Settembre
Lilliput dement'io derido. O perché fin troppo avuto. Con un inizio volutamente
nullo, si nobilita il proseguio, nel dire e nel non dire come un'impressione
felicemente ispirata dal cuore.
Infatti siamo a Settembre, il mese dei colori. Qualcuno chiede scusa dei ritardi
estivi: le ferie, le ferie. Altri si scusano della tristezza autunnale: con
l'ingenuità del patema delicato di veloci fibrulle. Ma non vi dico e non vi
conto che l'estate è finita e il sole dunque affretta il suo tramonto.
— Cosa potranno mai raccontare ai figli questi uomini benedetti se non riescono
a dare un esempio di rettitudine, o dico io, un esempio di successo.
— Mio caro amico, ho finito di parlare da molti anni. Mi riesce solo di
salutare, infatti la saluto.
E andò via.
Niente di meglio a questo punto, avendo evitato inutili discussioni. Il primo
interlocutore aveva infatti un tono didascalico, qualcuno aggiunge puntiglioso,
ma niente di meglio dunque perché troppo pesante sarebbe potuta diventare la
delicata conversazione. Settembre volava quieto nonostante, quando il secondo
interlocutore andò via.
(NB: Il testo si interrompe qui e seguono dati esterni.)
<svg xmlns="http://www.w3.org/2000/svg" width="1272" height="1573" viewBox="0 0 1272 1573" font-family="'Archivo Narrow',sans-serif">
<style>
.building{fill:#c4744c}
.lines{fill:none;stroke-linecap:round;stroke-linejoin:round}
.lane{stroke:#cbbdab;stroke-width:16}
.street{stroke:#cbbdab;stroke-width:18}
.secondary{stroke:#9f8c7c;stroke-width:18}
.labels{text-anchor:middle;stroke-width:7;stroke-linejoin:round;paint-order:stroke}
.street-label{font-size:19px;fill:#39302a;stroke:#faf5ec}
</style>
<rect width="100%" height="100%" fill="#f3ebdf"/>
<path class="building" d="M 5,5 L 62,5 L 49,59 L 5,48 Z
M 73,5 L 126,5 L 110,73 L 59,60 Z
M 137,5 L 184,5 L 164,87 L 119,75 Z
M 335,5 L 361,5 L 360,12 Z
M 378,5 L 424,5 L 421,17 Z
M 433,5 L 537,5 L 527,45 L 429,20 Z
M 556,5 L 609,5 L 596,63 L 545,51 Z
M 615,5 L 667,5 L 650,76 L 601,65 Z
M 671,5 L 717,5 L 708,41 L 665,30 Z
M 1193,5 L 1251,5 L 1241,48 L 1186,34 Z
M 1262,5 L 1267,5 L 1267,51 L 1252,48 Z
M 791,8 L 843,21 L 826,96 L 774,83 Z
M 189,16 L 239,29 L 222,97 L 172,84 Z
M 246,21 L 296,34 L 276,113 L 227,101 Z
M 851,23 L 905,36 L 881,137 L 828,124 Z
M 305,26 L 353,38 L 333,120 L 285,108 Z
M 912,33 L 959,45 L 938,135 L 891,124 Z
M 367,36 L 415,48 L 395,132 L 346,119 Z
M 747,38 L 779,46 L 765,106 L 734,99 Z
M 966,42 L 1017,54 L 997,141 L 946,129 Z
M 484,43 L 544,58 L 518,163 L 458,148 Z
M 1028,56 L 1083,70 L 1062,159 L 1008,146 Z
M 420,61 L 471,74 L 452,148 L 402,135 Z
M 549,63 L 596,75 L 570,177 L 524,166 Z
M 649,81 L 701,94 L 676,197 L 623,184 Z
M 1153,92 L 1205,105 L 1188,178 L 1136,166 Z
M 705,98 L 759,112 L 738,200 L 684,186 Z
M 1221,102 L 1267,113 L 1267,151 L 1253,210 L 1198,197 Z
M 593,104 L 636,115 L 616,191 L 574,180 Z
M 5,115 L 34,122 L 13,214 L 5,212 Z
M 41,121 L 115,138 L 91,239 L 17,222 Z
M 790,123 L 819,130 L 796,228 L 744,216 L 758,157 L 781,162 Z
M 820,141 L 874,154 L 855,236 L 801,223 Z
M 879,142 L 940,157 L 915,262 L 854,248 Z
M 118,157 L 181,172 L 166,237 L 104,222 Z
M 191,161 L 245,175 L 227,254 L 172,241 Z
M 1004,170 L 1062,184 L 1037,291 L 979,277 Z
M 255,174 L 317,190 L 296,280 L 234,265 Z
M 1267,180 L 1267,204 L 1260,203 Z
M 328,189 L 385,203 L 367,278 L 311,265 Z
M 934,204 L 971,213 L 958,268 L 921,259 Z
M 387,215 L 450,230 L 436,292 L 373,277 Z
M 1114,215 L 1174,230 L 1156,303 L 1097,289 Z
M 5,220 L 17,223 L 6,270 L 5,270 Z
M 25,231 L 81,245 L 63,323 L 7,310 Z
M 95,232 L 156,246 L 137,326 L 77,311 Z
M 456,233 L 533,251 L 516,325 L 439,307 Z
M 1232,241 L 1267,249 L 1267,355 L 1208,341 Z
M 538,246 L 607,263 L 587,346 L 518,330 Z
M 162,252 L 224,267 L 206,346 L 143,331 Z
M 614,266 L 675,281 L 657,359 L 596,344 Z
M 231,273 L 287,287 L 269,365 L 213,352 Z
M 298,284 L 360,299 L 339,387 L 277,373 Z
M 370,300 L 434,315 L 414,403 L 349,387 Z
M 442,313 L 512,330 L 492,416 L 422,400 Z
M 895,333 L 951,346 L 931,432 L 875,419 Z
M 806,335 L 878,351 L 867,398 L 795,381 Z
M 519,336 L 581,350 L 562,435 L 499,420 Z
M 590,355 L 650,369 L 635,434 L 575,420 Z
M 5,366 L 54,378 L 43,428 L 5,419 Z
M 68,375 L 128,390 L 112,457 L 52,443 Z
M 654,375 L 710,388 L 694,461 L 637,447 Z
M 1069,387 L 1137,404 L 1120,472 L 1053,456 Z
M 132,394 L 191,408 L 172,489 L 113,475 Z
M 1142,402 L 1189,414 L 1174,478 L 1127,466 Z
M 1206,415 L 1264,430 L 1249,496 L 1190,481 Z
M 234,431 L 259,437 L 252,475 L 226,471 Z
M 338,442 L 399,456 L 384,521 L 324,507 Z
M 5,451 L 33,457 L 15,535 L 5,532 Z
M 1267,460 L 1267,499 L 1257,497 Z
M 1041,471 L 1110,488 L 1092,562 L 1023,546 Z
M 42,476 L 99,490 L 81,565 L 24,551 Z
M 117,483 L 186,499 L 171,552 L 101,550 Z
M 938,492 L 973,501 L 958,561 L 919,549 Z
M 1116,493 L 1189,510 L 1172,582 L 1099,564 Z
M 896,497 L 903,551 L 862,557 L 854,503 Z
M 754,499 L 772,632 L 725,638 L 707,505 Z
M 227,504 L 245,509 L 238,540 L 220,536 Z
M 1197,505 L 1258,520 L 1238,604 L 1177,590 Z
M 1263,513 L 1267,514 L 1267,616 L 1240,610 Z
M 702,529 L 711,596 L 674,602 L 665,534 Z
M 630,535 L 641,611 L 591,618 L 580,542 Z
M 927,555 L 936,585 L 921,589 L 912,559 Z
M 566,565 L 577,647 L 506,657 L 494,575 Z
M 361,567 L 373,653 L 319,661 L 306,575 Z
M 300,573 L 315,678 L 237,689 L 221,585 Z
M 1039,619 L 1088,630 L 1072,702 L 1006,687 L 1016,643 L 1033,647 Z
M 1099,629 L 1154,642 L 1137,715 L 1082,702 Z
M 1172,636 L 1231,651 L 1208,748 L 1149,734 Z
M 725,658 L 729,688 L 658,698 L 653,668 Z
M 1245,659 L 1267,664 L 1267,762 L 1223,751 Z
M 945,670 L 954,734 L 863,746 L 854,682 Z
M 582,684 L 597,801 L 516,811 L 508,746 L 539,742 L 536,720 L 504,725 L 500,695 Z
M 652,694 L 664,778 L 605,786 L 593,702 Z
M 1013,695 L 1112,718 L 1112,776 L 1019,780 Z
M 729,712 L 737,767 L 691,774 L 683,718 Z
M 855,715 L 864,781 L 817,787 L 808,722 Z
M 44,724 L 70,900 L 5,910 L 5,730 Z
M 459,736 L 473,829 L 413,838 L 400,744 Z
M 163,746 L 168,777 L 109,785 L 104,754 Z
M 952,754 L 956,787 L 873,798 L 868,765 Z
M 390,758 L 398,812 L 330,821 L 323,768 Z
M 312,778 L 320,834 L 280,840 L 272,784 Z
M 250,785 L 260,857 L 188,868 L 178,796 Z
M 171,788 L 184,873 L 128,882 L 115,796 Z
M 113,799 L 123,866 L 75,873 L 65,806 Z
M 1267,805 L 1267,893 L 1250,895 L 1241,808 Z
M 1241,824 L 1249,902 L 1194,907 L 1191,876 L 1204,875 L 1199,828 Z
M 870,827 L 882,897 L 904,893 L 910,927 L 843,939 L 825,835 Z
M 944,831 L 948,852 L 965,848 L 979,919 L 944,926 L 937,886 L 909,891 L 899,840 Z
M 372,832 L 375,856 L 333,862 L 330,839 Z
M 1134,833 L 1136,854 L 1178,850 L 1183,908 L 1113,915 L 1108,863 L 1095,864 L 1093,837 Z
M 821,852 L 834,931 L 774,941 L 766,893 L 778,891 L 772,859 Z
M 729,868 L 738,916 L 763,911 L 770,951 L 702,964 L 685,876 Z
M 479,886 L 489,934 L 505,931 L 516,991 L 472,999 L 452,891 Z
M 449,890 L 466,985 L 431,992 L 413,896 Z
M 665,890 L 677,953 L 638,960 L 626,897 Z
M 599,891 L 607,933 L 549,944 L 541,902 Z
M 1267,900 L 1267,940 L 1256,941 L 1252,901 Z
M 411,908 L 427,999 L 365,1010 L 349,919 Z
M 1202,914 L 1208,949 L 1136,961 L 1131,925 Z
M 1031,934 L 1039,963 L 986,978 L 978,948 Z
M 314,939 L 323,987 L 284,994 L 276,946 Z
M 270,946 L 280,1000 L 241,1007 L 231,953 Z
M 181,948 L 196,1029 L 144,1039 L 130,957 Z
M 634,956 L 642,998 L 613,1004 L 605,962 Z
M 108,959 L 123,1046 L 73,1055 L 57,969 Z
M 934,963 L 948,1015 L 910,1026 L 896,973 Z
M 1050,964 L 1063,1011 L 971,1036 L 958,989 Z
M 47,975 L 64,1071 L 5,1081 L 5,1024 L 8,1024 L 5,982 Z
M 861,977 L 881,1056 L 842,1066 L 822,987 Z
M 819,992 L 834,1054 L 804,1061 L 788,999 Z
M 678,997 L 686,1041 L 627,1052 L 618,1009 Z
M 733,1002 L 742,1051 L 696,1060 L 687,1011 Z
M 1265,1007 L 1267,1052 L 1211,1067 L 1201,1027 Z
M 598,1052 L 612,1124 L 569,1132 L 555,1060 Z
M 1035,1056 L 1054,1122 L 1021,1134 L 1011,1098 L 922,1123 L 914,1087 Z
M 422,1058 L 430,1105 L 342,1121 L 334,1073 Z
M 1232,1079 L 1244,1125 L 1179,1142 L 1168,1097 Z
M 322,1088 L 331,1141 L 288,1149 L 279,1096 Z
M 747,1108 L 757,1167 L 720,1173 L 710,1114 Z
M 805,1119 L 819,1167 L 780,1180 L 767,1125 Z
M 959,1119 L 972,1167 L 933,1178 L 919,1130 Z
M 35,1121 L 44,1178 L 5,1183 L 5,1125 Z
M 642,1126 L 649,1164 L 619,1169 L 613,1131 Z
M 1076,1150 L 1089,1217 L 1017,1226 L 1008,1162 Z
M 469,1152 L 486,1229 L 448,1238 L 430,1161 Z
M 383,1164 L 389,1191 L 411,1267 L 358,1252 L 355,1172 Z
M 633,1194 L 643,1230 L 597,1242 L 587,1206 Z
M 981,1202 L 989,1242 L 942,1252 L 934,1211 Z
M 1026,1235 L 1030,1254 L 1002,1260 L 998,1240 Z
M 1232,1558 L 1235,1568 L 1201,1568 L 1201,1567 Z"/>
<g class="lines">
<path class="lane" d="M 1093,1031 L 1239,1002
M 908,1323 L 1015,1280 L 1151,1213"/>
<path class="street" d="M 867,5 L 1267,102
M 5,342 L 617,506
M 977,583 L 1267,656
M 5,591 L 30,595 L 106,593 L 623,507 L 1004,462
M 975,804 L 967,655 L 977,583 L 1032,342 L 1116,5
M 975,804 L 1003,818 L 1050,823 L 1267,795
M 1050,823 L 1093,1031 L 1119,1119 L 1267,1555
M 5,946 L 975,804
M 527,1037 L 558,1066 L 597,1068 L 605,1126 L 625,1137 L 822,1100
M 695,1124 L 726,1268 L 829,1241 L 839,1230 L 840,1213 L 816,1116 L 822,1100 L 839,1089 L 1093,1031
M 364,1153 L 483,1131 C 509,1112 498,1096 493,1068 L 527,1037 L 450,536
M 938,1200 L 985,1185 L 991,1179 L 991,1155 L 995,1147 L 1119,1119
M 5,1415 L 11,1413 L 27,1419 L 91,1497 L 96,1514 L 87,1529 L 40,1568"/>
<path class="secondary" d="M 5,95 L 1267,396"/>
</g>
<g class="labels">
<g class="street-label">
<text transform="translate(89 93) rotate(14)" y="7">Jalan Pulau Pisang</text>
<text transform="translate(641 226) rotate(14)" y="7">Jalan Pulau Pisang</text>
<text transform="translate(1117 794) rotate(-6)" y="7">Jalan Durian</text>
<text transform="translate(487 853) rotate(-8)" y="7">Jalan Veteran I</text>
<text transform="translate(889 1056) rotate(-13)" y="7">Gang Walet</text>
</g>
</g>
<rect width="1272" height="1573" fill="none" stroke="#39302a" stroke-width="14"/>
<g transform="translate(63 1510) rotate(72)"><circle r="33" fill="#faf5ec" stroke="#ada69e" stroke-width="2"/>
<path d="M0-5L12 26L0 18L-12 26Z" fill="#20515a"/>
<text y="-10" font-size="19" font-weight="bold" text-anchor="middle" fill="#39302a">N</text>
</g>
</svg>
E Settembre portava con sé le promesse del futuro, come
quando le agende fresche di stampa risvegliano in ognuno la voluttà del lavoro e
quindi impegni: oggi quindici del mese tanto faccio ammenda del lavoro da fare e
chiamo tìzio succube di sempronio affinchè decida il da farsi e venga appieno
alle mie decisioni irrevocabili e impegnative per tutti, sebbene abbiasi impiego
statale e perciò non aperto ad entusiasmi et initiatìve private. Ottimo
Settembre dalle date chiare, scritte con nero inchiostro, memoria della buona
condotta.
— Signora, ha mai notato che l'organo sessuale maschile in stato di riposo ha
sempre un non so che di disapprovazione?
— È una citazione da Longanesi, suppongo.
— No, Ennio Flaiano.
— Tutti come lui dovremmo fare, i critici teatrali e critici di noi stessi; con
la moglie dovevano navigare male (a quanto pare).
Pare e non pare, cantilena di affermazione e negazione, come dire se piove o non
piove, se c'è il sole o la luna. Pare, pare. Senza poesia del delirio, senza
parole e sangue, cum grano salis, in tutto il mistero del tutto.
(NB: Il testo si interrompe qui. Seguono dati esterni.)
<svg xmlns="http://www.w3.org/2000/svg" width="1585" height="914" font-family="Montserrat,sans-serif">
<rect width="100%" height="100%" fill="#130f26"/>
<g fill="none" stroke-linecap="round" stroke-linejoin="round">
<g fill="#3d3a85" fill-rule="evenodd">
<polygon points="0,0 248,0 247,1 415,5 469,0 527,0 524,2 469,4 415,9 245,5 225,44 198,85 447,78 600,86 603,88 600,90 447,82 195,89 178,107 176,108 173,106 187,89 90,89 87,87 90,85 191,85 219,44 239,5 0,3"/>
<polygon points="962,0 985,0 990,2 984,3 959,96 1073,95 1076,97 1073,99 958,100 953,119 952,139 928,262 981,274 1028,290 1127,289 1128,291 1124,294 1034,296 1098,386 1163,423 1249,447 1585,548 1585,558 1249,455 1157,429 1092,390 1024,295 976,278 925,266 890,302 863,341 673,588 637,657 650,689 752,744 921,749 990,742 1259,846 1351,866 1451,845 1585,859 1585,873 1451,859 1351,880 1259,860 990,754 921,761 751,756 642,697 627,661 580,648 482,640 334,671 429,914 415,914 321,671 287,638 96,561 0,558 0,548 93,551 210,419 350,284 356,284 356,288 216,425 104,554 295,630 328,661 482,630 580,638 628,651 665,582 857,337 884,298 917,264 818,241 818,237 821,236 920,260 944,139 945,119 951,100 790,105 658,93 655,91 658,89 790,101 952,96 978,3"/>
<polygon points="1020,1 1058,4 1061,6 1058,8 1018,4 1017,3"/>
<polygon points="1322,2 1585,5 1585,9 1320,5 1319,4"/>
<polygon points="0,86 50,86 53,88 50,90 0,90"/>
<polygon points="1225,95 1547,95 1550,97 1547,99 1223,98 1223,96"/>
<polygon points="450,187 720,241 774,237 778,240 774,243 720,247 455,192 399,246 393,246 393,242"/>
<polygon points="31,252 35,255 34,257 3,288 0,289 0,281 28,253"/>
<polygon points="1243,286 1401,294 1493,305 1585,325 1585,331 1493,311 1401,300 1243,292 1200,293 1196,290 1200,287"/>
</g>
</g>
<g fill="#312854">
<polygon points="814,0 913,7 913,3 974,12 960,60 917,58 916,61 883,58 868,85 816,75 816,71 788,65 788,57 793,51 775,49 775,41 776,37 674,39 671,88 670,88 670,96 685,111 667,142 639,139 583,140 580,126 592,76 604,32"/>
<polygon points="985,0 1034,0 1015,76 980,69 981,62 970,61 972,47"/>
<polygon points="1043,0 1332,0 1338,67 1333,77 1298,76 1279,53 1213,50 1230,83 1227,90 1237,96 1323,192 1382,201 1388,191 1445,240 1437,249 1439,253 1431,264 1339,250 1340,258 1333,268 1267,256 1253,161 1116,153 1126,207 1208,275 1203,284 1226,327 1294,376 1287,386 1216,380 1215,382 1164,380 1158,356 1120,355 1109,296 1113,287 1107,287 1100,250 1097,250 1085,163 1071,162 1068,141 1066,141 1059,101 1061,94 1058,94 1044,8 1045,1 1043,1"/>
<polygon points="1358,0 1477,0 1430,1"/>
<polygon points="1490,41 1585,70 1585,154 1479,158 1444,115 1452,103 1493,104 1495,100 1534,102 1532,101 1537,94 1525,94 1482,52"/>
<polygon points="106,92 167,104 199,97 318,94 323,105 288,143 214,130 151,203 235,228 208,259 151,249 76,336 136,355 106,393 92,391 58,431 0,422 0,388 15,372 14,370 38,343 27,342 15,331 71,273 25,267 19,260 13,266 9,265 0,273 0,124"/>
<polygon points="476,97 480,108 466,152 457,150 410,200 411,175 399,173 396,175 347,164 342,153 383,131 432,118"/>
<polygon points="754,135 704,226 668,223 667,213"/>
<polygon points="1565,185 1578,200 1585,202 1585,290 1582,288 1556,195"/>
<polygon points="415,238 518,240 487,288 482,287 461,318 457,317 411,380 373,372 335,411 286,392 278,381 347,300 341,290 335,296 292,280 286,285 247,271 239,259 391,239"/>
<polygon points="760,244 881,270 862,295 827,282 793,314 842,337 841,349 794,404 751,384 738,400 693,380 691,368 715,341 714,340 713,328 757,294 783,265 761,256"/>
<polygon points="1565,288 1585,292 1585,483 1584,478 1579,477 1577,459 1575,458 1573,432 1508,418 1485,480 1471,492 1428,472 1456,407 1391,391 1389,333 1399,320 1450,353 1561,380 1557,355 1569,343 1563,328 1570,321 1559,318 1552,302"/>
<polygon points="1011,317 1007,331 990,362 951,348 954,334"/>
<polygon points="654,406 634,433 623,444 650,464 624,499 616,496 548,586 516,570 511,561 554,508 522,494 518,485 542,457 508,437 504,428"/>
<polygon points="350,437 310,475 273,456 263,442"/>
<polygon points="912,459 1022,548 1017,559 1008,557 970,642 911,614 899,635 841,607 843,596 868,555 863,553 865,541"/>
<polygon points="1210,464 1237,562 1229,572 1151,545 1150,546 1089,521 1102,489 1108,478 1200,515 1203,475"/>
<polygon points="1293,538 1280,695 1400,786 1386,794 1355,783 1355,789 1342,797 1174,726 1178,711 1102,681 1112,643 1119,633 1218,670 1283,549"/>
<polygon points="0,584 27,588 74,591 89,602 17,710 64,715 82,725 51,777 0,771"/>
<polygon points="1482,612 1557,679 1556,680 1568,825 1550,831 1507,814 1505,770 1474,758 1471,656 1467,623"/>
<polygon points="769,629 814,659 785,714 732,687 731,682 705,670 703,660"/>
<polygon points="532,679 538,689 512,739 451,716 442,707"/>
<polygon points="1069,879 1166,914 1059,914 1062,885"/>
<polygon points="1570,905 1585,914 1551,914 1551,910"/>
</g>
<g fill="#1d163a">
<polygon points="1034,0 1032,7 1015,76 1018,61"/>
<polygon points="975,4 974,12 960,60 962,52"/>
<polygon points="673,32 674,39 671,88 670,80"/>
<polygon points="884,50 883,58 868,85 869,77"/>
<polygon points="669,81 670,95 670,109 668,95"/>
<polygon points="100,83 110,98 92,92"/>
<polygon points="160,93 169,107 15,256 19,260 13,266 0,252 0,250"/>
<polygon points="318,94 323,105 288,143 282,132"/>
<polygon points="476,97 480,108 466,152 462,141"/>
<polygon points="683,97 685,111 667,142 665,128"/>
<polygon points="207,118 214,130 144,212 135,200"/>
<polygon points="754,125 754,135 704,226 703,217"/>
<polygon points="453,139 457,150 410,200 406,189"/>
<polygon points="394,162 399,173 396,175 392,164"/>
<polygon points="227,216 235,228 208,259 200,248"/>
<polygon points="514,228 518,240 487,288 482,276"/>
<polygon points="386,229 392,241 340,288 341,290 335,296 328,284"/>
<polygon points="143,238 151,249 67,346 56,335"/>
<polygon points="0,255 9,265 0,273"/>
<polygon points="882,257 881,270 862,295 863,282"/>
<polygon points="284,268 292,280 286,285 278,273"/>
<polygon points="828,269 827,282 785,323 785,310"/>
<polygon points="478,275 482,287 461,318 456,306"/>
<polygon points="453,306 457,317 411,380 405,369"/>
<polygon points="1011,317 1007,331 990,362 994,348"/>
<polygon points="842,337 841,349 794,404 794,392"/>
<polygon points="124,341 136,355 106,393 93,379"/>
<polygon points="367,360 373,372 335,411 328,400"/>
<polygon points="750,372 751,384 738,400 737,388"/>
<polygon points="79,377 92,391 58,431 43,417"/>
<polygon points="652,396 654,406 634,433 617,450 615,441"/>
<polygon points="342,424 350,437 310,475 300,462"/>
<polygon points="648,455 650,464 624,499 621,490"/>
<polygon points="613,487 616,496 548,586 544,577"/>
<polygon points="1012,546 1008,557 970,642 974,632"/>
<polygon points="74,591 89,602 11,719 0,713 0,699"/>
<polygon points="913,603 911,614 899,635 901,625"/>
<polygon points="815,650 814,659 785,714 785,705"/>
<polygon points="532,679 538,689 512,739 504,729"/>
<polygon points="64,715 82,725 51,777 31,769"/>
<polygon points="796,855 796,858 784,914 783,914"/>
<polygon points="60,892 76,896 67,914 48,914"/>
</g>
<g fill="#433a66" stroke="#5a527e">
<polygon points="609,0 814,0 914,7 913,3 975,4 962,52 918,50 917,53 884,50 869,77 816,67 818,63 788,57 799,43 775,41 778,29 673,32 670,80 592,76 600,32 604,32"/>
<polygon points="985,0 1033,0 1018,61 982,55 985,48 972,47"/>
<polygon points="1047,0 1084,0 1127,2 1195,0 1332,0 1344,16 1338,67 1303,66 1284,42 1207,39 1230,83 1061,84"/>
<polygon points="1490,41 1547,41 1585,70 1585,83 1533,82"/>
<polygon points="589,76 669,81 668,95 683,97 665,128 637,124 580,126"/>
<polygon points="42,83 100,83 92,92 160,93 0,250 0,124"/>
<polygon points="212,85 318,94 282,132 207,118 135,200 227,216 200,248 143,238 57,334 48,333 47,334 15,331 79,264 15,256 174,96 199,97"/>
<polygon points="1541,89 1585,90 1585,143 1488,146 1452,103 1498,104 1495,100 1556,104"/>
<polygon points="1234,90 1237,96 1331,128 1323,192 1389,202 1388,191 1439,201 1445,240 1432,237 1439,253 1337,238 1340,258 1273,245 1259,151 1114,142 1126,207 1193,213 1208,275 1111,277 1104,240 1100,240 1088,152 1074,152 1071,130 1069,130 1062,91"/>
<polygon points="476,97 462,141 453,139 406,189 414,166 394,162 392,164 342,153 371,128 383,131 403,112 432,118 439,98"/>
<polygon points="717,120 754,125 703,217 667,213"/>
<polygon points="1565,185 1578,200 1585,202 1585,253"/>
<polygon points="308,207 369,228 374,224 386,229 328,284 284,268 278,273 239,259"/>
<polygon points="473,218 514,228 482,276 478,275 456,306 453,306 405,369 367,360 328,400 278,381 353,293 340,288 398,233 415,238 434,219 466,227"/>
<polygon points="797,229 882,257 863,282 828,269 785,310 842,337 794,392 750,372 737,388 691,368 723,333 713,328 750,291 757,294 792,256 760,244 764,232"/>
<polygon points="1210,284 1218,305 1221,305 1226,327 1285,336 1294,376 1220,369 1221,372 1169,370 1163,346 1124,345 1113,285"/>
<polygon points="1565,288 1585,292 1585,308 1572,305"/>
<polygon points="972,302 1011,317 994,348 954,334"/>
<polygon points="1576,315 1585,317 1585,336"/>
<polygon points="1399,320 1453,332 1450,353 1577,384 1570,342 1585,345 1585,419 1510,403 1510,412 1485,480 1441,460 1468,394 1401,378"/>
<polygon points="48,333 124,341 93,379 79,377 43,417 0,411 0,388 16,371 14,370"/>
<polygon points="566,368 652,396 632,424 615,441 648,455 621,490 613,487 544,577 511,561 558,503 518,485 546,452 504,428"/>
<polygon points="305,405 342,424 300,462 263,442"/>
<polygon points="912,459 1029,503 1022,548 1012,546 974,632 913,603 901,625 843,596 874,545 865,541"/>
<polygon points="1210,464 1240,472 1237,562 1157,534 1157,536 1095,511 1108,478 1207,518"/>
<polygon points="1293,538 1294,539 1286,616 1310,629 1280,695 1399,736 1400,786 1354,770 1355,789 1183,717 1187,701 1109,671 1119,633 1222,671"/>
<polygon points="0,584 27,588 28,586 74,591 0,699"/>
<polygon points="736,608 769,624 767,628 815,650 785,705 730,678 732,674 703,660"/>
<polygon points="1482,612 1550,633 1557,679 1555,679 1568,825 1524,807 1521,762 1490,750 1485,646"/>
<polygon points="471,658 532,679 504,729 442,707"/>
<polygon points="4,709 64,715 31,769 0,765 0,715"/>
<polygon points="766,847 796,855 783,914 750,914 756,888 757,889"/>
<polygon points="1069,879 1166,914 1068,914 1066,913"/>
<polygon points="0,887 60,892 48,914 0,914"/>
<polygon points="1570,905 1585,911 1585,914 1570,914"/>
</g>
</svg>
Ancora addio ai piccoli monti e alle colline, col bianco delle nevi delle alpi,
col verde degli occhi belli, col rosso dei tramonti siciliani, con tutto ciò
diciamo addio, se tanto pare che nulla accada.
Addio, addio.
— Ma noi faccemmo la bandiera. Bianco, rosso e verde.
— E noi, baciamo la bandiera.
Gattopardi di stantio Libecchio, bruciati da ulcerose acidità, non vi dico e non
vi conto, che tutto finisce fra le braccia di una tale.
— Ba, ba, baciami piccina sulla bo, bo, bocca piccolina.
— I miei occhi si sono innamorati dei tuoi.
Ma gli occhi non hanno memoria, come Settembre avrebbe potuto far capire:
nessuna memoria, nessun colore, per nulla incline alla tiepida immagine.
— I miei occhi si sono innamorati dei tuoi.
— Non parlo, non voglio parlare, ti ascolto e basta.
Come Settembre ha fatto capire, solo gli occhi fanno la memoria, il colore. La
notte nessun dorme. La notte di Settembre respira come un enorme animale
inquietante, e le parole arrivano come i grani di un rosario: parole colorate di
rossetto.
Una bomba bombarderà impietosa le fondamenta di questo palazzo venuto su molto
male, molto brutto, molto inutile.
— Signorina avrebbe per caso del tritolo?
Una nave trascina la schiuma nell'azzurro perfetto del mare.